La dictée, un exercice figé dans le temps

par Judith KORBER
Publié le 1 septembre 2016 à 12h37
La dictée, un exercice figé dans le temps
Source : Sipa

RENTRÉE DES CLASSES – "La dictée, une histoire française", de Laure de Chantal et Xavier Mauduit, vient de sortir aux éditions Stock. A l’occasion de la rentrée, ce jeudi 1er septembre, LCI vous dit tout sur cet exercice qui fait suer les élèves depuis des générations, sans forcément suivre son époque.

"Prenez une feuille et un stylo." Depuis des générations, la dictée donne des sueurs froides aux élèves français. En ce jour de rentrée, Laure de Chantal, agrégée de lettres classiques et co-auteur avec Xavier Mauduit de La dictée, une  histoire française (éditions Stock), nous décrypte cet exercice obligatoire. 

La dictée, de l’histoire ancienne

"L’exercice remonte à l’introduction du certificat d’études [en 1866, sous l’impulsion du ministre Victor Duruy, ndlr.] et devient fréquent dans les années 1880 avec  l’école obligatoire."

La dictée, au-delà de l’orthographe

"La dictée était le moment idéal pour inculquer des règles de morale ou faire de l’instruction civique. L’instituteur trône au milieu de la classe. Les élèves, toutes oreilles tendues, sont suspendus à ses lèvres. Au XIXe siècle, on fait passer des messages d’hygiène : il faut se moucher, se laver les mains. D’autres dictées portent sur l’obéissance, la patience… Il peut aussi y avoir de la propagande quand, par exemple, il s’agit d’aller reprendre l’Alsace et la Lorraine."

La dictée, la fête des clichés

"La dictée met des gens dans des cases, notamment les femmes.

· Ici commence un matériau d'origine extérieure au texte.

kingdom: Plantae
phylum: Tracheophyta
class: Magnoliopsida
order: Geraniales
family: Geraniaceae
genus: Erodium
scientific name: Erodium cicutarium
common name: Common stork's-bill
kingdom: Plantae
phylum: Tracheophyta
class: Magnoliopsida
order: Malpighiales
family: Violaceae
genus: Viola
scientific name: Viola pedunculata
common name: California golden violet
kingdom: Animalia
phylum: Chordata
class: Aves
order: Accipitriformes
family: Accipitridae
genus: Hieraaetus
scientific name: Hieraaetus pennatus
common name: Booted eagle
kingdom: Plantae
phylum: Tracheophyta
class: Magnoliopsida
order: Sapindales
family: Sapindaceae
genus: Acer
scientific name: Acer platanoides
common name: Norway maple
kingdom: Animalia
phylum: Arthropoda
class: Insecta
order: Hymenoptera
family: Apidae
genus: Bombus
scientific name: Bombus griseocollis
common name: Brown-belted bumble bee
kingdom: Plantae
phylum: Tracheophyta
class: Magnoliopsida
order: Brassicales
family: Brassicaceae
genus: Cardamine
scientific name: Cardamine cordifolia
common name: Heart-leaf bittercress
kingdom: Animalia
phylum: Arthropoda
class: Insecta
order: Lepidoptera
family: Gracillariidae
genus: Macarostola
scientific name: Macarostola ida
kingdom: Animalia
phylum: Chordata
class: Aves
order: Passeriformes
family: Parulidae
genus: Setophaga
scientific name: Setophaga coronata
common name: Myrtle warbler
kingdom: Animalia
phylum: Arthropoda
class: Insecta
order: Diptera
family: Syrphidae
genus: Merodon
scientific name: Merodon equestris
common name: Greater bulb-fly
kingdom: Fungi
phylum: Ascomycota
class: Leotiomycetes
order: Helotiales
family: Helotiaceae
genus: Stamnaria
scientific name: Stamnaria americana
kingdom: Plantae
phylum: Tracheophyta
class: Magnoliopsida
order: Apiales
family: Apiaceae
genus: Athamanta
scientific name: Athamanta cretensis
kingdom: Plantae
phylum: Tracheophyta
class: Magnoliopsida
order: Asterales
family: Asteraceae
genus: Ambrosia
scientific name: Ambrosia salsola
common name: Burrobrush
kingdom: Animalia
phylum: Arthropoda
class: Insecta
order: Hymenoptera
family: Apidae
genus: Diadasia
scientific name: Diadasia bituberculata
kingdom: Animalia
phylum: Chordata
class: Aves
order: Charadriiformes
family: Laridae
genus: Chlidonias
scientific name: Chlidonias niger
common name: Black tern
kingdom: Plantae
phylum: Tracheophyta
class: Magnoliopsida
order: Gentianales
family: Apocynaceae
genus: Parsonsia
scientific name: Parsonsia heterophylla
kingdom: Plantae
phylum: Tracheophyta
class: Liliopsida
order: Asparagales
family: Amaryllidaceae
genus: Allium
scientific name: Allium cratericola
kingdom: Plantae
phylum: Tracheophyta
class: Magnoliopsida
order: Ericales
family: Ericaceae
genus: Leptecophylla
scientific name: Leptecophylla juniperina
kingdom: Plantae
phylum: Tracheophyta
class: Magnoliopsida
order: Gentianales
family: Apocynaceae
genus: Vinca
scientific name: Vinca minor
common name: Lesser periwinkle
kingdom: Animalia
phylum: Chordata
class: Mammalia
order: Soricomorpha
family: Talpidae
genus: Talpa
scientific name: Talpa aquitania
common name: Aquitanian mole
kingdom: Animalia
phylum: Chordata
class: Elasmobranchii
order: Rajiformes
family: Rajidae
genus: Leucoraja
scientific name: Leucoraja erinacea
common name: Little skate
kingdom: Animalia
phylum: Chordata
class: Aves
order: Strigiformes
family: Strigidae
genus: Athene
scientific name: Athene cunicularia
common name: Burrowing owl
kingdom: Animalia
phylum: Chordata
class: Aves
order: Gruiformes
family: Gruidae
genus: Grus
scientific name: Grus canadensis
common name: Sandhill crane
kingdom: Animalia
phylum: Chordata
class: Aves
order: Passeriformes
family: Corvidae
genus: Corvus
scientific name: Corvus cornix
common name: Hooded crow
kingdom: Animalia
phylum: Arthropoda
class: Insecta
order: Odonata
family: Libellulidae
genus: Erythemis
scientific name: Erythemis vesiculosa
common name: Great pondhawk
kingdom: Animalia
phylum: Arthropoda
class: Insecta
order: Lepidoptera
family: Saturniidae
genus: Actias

La meilleure amie de la femme au foyer est l’aiguille. La mère est celle qui se lève la première pour laver le linge, faire les courses. Ses connaissances lui permettent de soigner son mari, ses enfants. Elle doit aussi et surtout bien faire la cuisine, sinon son époux ira dans ce lieu de perdition qu’est le cabaret."

La dictée, toujours stéréotypée ?

"Dans les dictées récentes, on ne retrouve pas ces clichés de manière aussi crue. Il n’y a pas : ‘Faites bien la cuisine sinon votre mari ira au McDo, antre de perdition et lieu de cholestérol.’ Cependant, on y trouve encore des familles traditionnelles avec un papa et une maman qui ont deux enfants, un garçon et une fille. Il n’y a pas de divorce, de famille recomposée, de père gay…"

La dictée, des images d’Épinal 

"Il n’y a jamais de drame dans les dictées. On évoque l’adolescence avec une jeune fille qui abandonne ses cours de guitare parce que cela ne l’intéresse plus. Pas question de mentionner une quelconque rébellion contre les parents. Il y a un côté rétro un peu charmant. Même dans les dictées de 2015, les gens ont des ordinateurs de bureau avec des mulots dont ils ne savent pas vraiment s'en servir. Ils prennent leur auto le matin et il n’y a jamais d’embouteillage. Le téléphone portable a un côté outil futuriste. Il n’y a pas de néologisme. La dictée regarde toujours un peu en arrière."

La dictée, plus difficile avant ? 

"Si on compare les dictées du BEPC et celles du certificat d’études, il n’y a pas vraiment de différence de niveau. Les dictées d’aujourd’hui ne sont pas plus difficiles que celles d’hier. Quant au niveau des élèves, une étude a été réalisée à partir d’une dictée test : ‘Les arbres’, de Fénelon, qui était très fréquente au XIXe siècle. Les chercheurs ont pu établir que le niveau de français avait nettement augmenté jusque dans les années 1980. En revanche, entre 1987 et 2005, il a diminué."